Hace 100 años se fundó la Facultad de Filosofía y Letras de la UNAM (antes formaba parte de la Facultad de Altos Estudios). Con motivo de esa efeméride se han organizado numerosos actos celebratorios.
Todos los que estudiamos en esa Facultad tenemos anécdotas que contar sobre nuestro paso por ella. Guardo en mi memoria muchos recuerdos. Comparto aquí el más antiguo de ellos.
El lunes 27 de octubre de 1980, exactamente el mismo día en que cumplí dieciocho años —la coincidencia nunca ha dejado de asombrarme— tuve mi primer día de clases en la Facultad de Filosofía y Letras. Esa mañana el recorrido en el transporte público resultó más lento de lo que había calculado. El primer autobús que debía tomar me dejaba en Avenida Revolución a la altura del mercado de flores de San Ángel y allí tenía que tomar un segundo autobús que me llevara a la Ciudad Universitaria. La parada estaba repleta de muchachos que se dirigían a sus escuelas. Nos veíamos con curiosidad, como si quisiéramos adivinar si algunos de ellos serías nuestros condiscípulos en la carrera que habíamos elegido. Aquella fue una mañana fría, nublada, como casi todas las de ese semestre escolar. Eran otros tiempos. Desde cualquier lugar de la ciudad se alcanzaban a ver los volcanes nevados y la calle olía a humo de anafre, hoja de maíz y tierra mojada.
Llegué tarde a la Facultad. El maestro ya había entrado al salón y estaba por comenzar su clase. Ese salón, el 001, me pareció enorme, le cabían medio centenar de alumnos y ya estaba repleto. Sólo encontré un asiento en la primera fila y me dirigí apenado hacia él. Saqué de mi portafolios un cuaderno de argollas que había comprado días antes. Todas sus páginas estaban en blanco, como si esperaran con el mismo fervor que yo que pronto se llenaran de nuevos conocimientos. Discretamente voltee a mi alrededor. Me asombró que hubiera tantos alumnos de primer ingreso en la carrera de filosofía. Miré de reojo hacia mi izquierda y vi que sentada junto a mí había una linda chica de cabellos rubios. Luego supe que su nombre era Manola Rius y desde entonces ha sido una amiga entrañable. El maestro, tan nervioso como nosotros, hizo una pregunta al grupo como para entrar en el tema y un tropel de manos se levantaron. Me sorprendió el nivel de las respuestas. ¡Todos parecían saber más que yo! Me sentí torpe e ignorante. Mientras escuchaba a mis compañeros discurrir con seguridad sobre la cuestión pensé que no había sabido aprovechar las largas vacaciones que había entre el final de la preparatoria y el comienzo de los cursos universitarios.

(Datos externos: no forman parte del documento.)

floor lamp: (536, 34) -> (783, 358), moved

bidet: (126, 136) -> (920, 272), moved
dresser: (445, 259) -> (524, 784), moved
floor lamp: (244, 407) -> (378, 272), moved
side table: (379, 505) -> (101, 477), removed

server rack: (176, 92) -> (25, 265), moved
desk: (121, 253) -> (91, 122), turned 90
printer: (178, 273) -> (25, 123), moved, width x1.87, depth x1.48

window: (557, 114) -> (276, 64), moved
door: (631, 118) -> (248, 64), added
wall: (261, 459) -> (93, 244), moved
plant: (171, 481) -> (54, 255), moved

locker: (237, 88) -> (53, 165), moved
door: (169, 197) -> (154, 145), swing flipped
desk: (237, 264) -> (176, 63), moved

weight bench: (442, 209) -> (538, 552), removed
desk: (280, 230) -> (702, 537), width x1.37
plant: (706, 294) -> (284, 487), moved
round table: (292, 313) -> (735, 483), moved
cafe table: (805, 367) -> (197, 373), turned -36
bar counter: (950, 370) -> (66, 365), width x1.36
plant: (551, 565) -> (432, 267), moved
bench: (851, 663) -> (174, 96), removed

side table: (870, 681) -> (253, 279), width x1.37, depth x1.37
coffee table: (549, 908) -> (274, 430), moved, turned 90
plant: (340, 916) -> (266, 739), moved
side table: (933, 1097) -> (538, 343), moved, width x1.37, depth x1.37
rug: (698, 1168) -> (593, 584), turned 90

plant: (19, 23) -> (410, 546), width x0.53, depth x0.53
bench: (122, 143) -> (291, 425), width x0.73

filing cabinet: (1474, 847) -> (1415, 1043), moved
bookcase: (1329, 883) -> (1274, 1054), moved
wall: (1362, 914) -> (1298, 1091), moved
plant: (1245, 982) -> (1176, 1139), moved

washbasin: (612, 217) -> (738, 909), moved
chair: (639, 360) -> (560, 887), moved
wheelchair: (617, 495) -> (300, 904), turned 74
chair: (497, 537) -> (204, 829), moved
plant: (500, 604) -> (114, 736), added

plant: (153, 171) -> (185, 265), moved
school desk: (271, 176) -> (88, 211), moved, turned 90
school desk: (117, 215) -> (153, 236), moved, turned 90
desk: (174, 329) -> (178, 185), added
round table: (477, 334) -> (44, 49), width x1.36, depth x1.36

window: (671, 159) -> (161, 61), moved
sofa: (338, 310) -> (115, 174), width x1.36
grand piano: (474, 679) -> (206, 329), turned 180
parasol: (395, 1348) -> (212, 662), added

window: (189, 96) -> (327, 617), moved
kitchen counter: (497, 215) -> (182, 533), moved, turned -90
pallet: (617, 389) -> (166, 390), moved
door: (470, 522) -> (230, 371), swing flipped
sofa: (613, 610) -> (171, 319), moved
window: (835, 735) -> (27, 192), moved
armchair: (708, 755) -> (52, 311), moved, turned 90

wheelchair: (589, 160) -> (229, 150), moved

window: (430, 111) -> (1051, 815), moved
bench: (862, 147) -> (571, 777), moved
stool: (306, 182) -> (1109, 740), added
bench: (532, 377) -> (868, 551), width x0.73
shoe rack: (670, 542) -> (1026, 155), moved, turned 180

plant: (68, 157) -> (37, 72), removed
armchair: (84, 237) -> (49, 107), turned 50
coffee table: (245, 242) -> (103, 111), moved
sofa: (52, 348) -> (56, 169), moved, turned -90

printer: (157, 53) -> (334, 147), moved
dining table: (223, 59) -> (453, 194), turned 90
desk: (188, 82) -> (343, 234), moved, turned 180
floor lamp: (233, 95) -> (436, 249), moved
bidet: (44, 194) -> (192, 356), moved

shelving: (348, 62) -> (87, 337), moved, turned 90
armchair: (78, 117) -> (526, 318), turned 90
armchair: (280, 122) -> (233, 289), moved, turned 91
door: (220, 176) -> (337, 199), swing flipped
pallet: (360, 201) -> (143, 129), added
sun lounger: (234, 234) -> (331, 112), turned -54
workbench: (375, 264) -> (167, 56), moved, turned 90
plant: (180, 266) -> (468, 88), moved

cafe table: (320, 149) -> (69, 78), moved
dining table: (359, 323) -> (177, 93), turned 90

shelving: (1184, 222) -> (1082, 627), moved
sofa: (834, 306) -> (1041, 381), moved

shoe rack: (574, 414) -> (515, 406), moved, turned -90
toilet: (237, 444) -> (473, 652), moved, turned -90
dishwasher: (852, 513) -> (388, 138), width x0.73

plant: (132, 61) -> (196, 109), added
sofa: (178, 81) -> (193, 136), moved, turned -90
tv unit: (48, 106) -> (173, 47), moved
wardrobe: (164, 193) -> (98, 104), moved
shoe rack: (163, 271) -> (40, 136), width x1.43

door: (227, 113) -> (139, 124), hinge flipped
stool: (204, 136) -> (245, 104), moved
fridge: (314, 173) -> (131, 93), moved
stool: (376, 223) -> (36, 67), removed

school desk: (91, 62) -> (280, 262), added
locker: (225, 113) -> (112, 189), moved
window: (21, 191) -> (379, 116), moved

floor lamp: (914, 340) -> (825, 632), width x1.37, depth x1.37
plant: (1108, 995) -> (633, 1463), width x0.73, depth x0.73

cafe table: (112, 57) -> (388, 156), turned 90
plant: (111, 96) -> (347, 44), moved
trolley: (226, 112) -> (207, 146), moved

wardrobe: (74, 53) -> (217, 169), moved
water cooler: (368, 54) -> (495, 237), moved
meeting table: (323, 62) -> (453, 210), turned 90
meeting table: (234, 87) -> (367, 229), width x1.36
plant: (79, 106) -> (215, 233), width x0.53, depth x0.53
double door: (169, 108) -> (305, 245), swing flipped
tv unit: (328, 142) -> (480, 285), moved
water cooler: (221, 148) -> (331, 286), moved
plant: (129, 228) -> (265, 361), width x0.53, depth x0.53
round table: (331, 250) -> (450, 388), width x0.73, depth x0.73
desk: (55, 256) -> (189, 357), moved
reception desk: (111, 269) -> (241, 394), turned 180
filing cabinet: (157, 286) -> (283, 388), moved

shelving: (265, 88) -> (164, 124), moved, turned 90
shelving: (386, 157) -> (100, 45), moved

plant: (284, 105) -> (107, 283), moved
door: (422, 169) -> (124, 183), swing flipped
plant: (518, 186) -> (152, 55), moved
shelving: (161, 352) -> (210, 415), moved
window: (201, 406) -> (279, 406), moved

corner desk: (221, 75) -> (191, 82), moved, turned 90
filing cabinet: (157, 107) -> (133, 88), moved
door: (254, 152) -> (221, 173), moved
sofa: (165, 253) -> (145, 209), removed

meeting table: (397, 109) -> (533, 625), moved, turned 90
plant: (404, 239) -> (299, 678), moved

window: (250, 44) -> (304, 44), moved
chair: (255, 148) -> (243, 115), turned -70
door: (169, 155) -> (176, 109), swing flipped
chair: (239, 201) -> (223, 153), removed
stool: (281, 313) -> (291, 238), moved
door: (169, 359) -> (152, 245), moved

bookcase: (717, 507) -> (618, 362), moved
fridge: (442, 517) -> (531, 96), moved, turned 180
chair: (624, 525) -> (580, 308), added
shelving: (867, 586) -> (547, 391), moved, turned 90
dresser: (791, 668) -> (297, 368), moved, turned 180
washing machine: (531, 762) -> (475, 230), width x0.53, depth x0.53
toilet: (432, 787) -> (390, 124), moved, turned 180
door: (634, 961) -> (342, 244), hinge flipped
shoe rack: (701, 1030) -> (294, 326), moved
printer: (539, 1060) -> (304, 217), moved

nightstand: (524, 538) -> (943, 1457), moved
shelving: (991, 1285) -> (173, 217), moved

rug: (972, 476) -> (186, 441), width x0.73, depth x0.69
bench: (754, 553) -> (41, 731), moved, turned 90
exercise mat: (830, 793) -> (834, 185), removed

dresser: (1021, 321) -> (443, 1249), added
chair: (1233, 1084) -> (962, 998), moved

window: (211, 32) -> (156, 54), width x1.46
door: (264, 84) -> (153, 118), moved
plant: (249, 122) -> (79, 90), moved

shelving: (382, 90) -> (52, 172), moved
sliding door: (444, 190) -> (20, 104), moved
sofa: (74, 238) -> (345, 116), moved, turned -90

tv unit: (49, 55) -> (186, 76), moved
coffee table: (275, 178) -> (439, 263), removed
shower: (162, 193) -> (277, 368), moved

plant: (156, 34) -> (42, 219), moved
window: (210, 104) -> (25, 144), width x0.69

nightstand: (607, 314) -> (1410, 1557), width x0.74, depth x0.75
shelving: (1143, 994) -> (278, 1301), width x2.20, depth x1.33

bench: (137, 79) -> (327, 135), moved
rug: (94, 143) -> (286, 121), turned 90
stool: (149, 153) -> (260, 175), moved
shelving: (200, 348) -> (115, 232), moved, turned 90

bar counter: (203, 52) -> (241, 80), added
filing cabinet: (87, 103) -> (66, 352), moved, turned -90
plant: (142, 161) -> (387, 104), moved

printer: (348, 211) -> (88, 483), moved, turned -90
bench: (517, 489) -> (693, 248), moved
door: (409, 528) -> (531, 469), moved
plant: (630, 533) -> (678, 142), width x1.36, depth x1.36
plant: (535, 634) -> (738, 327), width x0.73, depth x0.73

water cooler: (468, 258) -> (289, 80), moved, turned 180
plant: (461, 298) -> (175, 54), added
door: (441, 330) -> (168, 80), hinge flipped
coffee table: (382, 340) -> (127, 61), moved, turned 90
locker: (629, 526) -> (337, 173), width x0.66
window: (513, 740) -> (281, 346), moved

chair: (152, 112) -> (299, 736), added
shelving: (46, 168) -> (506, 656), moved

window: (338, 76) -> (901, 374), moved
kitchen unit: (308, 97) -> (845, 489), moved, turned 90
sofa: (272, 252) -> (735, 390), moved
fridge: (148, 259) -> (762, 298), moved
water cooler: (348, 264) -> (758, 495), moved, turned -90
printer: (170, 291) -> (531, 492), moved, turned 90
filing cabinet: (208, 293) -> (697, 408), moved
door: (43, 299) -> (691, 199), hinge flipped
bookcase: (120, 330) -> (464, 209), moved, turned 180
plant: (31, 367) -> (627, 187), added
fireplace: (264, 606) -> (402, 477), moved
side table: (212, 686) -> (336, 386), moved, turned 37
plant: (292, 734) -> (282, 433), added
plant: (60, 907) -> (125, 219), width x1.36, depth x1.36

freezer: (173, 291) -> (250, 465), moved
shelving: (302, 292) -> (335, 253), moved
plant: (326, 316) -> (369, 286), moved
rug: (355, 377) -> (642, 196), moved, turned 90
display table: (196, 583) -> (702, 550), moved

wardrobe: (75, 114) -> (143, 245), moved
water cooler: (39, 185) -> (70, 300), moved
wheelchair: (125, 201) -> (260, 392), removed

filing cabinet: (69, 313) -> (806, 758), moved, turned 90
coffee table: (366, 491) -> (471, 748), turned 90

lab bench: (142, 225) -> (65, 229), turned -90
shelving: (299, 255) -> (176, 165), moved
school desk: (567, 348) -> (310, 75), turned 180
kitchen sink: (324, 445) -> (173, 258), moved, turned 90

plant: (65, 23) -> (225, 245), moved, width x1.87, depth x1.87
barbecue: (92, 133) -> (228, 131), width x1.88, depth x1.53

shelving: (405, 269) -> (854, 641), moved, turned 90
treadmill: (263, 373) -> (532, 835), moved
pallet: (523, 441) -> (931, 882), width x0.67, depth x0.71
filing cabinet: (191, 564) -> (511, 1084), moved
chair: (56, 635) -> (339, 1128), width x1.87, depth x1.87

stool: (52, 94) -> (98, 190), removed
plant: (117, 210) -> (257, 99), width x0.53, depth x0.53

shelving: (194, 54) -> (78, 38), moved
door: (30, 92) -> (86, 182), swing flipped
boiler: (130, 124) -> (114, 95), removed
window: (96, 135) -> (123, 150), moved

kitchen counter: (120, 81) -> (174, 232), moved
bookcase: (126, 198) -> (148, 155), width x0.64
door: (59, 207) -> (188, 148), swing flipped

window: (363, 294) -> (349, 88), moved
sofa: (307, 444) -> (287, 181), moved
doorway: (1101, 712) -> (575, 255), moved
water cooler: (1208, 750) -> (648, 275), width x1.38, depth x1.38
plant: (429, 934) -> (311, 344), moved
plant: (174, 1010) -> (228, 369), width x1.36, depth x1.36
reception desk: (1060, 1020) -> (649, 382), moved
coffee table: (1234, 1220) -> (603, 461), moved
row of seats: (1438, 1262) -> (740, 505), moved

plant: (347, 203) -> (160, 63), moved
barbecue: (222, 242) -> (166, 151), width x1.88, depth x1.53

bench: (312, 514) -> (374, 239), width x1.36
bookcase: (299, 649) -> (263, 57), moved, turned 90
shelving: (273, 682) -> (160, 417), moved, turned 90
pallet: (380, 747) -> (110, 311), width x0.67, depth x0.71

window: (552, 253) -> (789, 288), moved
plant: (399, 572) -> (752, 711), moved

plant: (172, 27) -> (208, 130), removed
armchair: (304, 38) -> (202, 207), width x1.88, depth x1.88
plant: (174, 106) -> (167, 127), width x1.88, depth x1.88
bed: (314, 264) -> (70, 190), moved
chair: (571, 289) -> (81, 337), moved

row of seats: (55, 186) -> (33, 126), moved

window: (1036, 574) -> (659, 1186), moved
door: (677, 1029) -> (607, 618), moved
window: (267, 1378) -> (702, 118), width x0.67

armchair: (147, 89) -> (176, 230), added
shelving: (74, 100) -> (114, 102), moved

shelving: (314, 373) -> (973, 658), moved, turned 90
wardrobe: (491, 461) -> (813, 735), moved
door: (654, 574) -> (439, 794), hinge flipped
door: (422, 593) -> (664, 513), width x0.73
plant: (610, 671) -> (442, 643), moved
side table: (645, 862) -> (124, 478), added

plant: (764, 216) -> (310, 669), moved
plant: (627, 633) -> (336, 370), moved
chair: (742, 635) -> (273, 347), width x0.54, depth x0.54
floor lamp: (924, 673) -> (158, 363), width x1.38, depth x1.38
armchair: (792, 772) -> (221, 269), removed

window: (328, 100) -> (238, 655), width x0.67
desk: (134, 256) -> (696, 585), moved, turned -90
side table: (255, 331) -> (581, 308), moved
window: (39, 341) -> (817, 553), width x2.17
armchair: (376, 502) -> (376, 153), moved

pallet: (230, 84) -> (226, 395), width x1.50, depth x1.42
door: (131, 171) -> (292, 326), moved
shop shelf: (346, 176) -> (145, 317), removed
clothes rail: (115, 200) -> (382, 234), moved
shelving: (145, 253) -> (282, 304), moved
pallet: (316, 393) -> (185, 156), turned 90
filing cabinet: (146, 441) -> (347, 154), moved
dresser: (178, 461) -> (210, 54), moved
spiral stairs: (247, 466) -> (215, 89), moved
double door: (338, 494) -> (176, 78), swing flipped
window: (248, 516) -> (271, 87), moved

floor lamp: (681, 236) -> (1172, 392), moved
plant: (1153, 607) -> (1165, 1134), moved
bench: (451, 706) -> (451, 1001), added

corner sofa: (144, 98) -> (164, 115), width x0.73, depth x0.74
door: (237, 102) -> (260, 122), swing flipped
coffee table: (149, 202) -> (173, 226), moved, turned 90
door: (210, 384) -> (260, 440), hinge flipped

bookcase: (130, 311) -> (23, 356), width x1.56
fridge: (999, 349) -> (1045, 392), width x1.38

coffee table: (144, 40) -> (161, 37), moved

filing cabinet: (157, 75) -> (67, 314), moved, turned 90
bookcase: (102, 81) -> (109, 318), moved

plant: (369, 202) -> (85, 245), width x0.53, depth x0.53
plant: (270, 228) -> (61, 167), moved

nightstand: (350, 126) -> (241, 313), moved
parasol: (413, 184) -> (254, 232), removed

A decir verdad, no había perdido el tiempo durante el verano. Había hecho numerosas lecturas de filosofía y, sobre todo, de El ser y el tiempo de Heidegger. Podría asegurar que ese día, dentro de mi viejo portafolios, cargaba mi atesorado ejemplar de la obra del filósofo alemán, cuidadosamente subrayada y anotada en los márgenes. Guardo ese volumen gastado de El ser y el tiempo en mi biblioteca. Me enternece ver el esfuerzo de comprensión que hice entonces. Ahora sé que no entendí nada o casi nada. Tuvieron que pasar muchos años para que pudiera confiar en que sí entendía lo que leía en las páginas de ese libro tan hermético. Y si no hubiera estudiado en la Facultad de Filosofía y Letras jamás lo hubiera entendido.
Una característica de la formación, a diferencia de la mera instrucción, es que lo que se aprende va madurando lentamente dentro de uno, de manera que los frutos de la educación recibida pueden aparecer meses, años o décadas después de haber tomado una clase. Puedo decir que aquello que me aconteció con esa obra de Heidegger me ha sucedido con todo lo que estudié en la universidad desde esa mañana del 27 de octubre de 1980 hasta que acabé la carrera de filosofía en julio de 1984. No pasa un día en el que yo no descubra en mi ejercicio profesional y en mi vida personal que lo que aprendí en los salones y en los pasillos de la gloriosa Facultad de Filosofía y Letras me sigue nutriendo e iluminando.